BEGIN

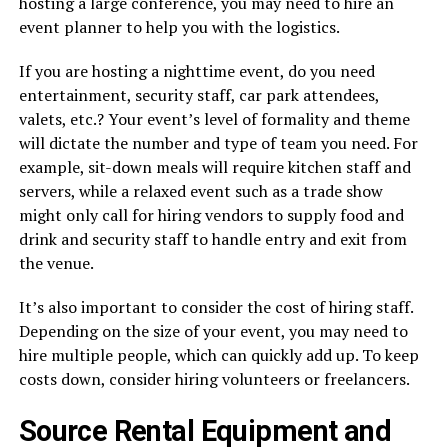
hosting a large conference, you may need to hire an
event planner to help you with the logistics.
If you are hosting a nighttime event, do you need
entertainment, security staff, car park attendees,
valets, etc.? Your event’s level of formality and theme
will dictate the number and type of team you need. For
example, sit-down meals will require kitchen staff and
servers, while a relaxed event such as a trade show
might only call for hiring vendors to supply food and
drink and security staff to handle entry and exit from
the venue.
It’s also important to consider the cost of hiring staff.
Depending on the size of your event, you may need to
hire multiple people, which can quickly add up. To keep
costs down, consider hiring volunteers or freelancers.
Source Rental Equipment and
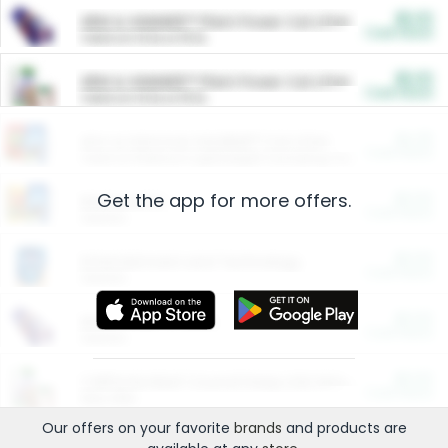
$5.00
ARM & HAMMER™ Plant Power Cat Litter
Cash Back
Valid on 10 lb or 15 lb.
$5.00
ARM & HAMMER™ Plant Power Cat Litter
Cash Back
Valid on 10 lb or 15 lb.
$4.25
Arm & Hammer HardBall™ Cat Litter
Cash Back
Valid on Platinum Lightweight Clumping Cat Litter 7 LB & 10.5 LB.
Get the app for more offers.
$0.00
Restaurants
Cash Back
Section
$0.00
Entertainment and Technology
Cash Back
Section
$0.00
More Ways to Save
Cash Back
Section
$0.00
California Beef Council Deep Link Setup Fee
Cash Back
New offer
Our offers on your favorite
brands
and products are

END
BEGIN

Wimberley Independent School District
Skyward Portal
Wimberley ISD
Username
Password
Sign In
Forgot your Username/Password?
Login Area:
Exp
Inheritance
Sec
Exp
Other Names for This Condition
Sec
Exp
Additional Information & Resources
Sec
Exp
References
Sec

END
BEGIN

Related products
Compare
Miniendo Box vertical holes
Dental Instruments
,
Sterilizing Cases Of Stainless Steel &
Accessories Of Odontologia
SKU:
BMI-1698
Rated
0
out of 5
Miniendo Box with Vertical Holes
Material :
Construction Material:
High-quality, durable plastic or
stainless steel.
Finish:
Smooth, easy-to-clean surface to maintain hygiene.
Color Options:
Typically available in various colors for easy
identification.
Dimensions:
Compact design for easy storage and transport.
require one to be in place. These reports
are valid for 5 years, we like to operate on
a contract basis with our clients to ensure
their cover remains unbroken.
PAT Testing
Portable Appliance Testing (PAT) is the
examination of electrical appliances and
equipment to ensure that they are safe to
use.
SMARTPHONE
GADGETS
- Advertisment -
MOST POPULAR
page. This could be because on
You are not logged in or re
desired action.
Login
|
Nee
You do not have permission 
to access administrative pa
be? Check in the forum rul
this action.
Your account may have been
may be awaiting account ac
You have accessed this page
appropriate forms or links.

END

Exercise details:
In the listing above, find the line with "valets, etc.? Your" and the line with "might only call", then print exactly those lines and every line between them.

Exercise result:
valets, etc.? Your event’s level of formality and theme
will dictate the number and type of team you need. For
example, sit-down meals will require kitchen staff and
servers, while a relaxed event such as a trade show
might only call for hiring vendors to supply food and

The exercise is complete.